Although many governments have used capital controls effectively to avoid the worst effects of financial crises, U.S. FTAs and BITs still include sweeping restrictions on this policy tool. Existing rules could also thwart efforts to adopt small taxes on foreign exchange transactions and trades of other financial instruments aimed at curbing excessive speculation. Agreements should include safeguards for financial crises that are not subject to investor-state dispute settlement. They should also exclude short-term investments (“hot money”) and sovereign debt from the definition of investment. Moreover, the prudential measures defense language common to many FTAs and BITs should be strengthened in the TPP. See page 10 for more detailed information.

6. Add a General Exception for Environmental and Labor Protections

Some FTAs include an “Investment and Environment” provision that appears to be intended to safeguard environmental regulations from investor-state claims. However, the language could be interpreted as meaningless, since it provides protections only for government actions that are “otherwise consistent” with the FTA or BIT. Investment rules should include a general exception for measures related to the protection of health, safety and the environment; natural resource conservation; and international human and labor rights. See page 13 for more detailed information.

7. Eliminate the Subsidiary Loophole

“Denial of Benefits” provisions contain a loophole that allows corporations to bypass their own country’s domestic courts by filing investor-state claims through foreign subsidiaries located in a FTA or BIT partner nation. This is explicitly permitted in many agreements, so long as the corporation has “substantial business activities” in the other Party. Since “substantial” is not clearly defined, a U.S.-based corporation could sue the U.S. government by setting up a storefront subsidiary in another country. See page 15 for more detailed information.

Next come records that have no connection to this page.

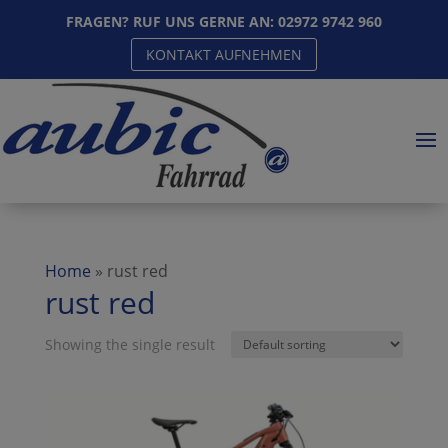
FRAGEN? RUF UNS GERNE AN:
02972 9742 960
KONTAKT AUFNEHMEN
Home
»
rust red
rust red
Showing the single result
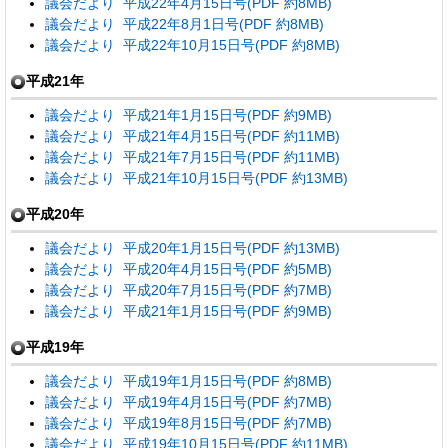
議会だより 平成22年4月15日号(PDF 約8MB)
議会だより 平成22年8月1日号(PDF 約8MB)
議会だより 平成22年10月15日号(PDF 約8MB)
平成21年
議会だより 平成21年1月15日号(PDF 約9MB)
議会だより 平成21年4月15日号(PDF 約11MB)
議会だより 平成21年7月15日号(PDF 約11MB)
議会だより 平成21年10月15日号(PDF 約13MB)
平成20年
議会だより 平成20年1月15日号(PDF 約13MB)
議会だより 平成20年4月15日号(PDF 約5MB)
議会だより 平成20年7月15日号(PDF 約7MB)
議会だより 平成21年1月15日号(PDF 約9MB)
平成19年
議会だより 平成19年1月15日号(PDF 約8MB)
議会だより 平成19年4月15日号(PDF 約7MB)
議会だより 平成19年8月15日号(PDF 約7MB)
議会だより 平成19年10月15日号(PDF 約11MB)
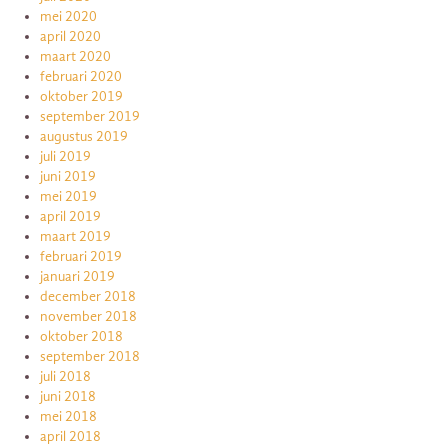
mei 2020
april 2020
maart 2020
februari 2020
oktober 2019
september 2019
augustus 2019
juli 2019
juni 2019
mei 2019
april 2019
maart 2019
februari 2019
januari 2019
december 2018
november 2018
oktober 2018
september 2018
juli 2018
juni 2018
mei 2018
april 2018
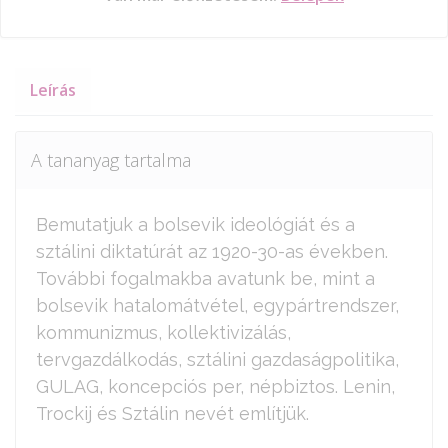
Leírás
A tananyag tartalma
Bemutatjuk a bolsevik ideológiát és a
sztálini diktatúrát az 1920-30-as években.
További fogalmakba avatunk be, mint a
bolsevik hatalomátvétel, egypártrendszer,
kommunizmus, kollektivizálás,
tervgazdálkodás, sztálini gazdaságpolitika,
GULAG, koncepciós per, népbiztos. Lenin,
Trockij és Sztálin nevét említjük.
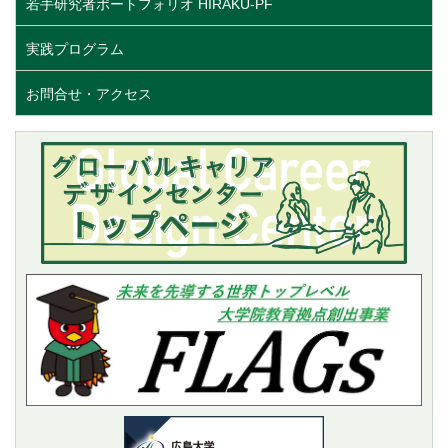
若手研究者ポートフォリオ HIRAKU-PF
実践プログラム
お問合せ・アクセス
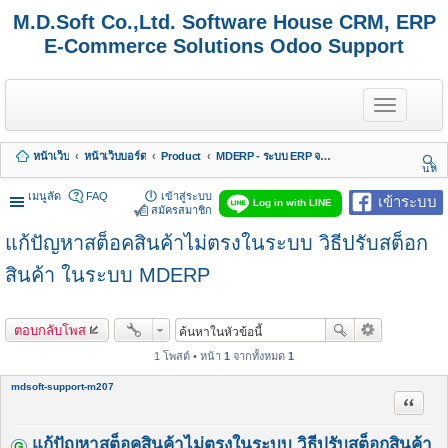
M.D.Soft Co.,Ltd. Software House CRM, ERP
E-Commerce Solutions Odoo Support
T
o
g
g
หน้าเว็บ
หน้าเว็บบอร์ด
Product
MDERP - ระบบ ERP จาก MDSoft พร้อมบริการ
l
นห
e
า
n
เมนูลัด
FAQ
เข้าสู่ระบบ
เข้าระบบ
Log in with LINE
a
สมัครสมาชิก
v
แก้ปัญหาสต็อคสินค้าไม่ตรงในระบบ วิธีปรับสต็อก
i
g
a
สินค้า ในระบบ MDERP
t
i
o
ตอบกลับโพส
n
1 โพสต์ • หน้า
1
จากทั้งหมด
1
mdsoft-support-m207
อ้างคำพ
แก้ปัญหาสต็อคสินค้าไม่ตรงในระบบ วิธีปรับสต็อกสินค้า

8. Prevent Abuse of National Treatment Obligations

Protecting foreign investors from flagrant discrimination is a basic principle of international trade and investment agreements. However, existing texts open the door to abuse. Under national treatment provisions, an environmental regulation that results in a disproportionate impact on a foreign investor could be considered a violation – even if there is no intentional discrimination.

9. Prevent Abuse of Most-Favored Nation Obligations

Existing MFN provisions leave open the possibility that foreign investors could claim greater rights than are provided under the FTA or BIT agreed to by their home country. This loophole could lead to an even larger web of excessive international investor protections, where investors could pick the most advantageous standards and dispute settlement mechanisms.

10. Create a Level Playing Field Between State-owned and Private Enterprises

As the U.S. government pursues investment agreements with countries that are major capital exporters and that have large state-owned enterprises, it is clear that these deals can no longer be viewed solely as packages of rights for U.S.-based foreign investors. Negotiators should ensure that state-owned enterprises which invest in productive assets in the United States do not receive financing and inputs at below market rates or access to other anti-competitive subsidization by a foreign government.